Vernon Moseley is one of those men who has always been careful.  The WWI and Korean war veteran had never fallen victim to a scam in his 93 years.

“It was a slick operation,” he told us about the scam.

“The main thing that went through my mind is how stupid can you get, you’ve never wanted to use online banking for this reason,” he said, thinking back on it.

The caller claimed he was with TechGeekx, a computer support company.  They said they owed him a refund and offered to help him set up a debit account so they could deposit the money.  All they needed was access to his computer.

“Common sense should have told me you don’t give out that name or information over the telephone or computer with your social security number, and that’s where it all started,” said Moseley.

The hook, he said,  came when the caller had him type in what he was owed, and then claimed he had misplaced the decimal point by tens of thousands.  

“He was a hell of a good actor, cause he went bolistic.  He said, you cost me my job, cause that money was transferred immediately,” said Moseley.  

Moseley rushed to Wells Fargo to wire back the money: $46,000 dollars.  The scammers had told him not to explain what happened to the bank, but to say he was buying property overseas.

“They threatened me that they would take all my savings,” he said.  

Wells Fargo sent 7News this statement: “The security of our customers’ accounts and information is a priority at Wells Fargo. We are aware of the issue and are working with the customer. We encourage our customers to be vigilant and take steps to protect themselves.
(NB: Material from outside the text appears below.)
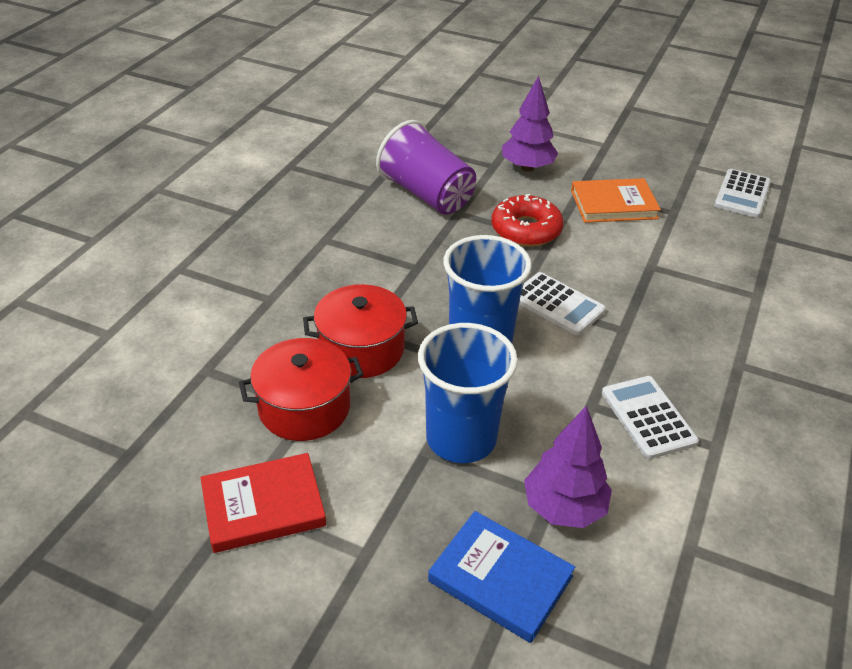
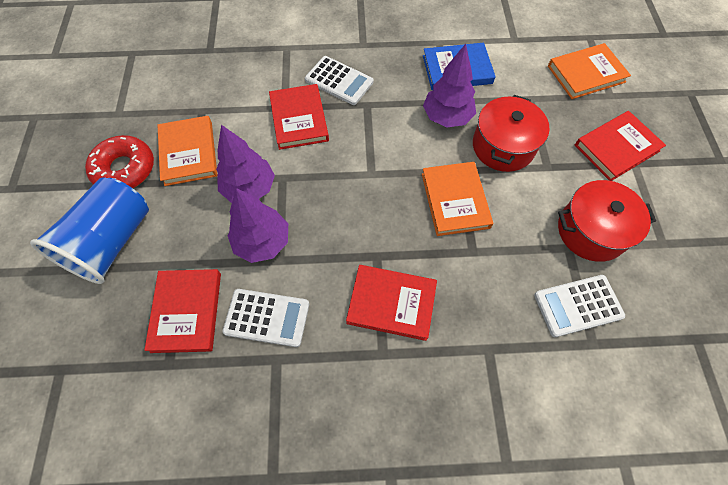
blue cup: [418,323,518,463] [443,235,532,343] = 2 -> [30,177,149,284] = 1
orange book: [571,178,661,223] = 1 -> [157,116,217,186] [422,162,493,236] [548,43,631,99] = 3
purple cup: [376,120,476,215] = 1 -> none = 0
purple tree: [502,76,558,172] [524,405,612,528] = 2 -> [216,125,275,203] [227,188,288,263] [423,44,476,127] = 3
red book: [201,453,326,553] = 1 -> [144,269,221,353] [269,84,329,150] [346,265,437,341] [575,111,666,181] = 4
Tips are available on our Fraud Information Center, as well as information on how to report it if you suspect fraud.”

Moseley discovered too late, the extra funds the scammer had showed him in his checking account, as had actually been transferred by the scammers from his own savings account. 

Moseley immediately filed a police report and froze his bank accounts.  Moseley says The FBI is involved and at this point he is hoping the wire transfer may have been flagged early enough that he gets his money back.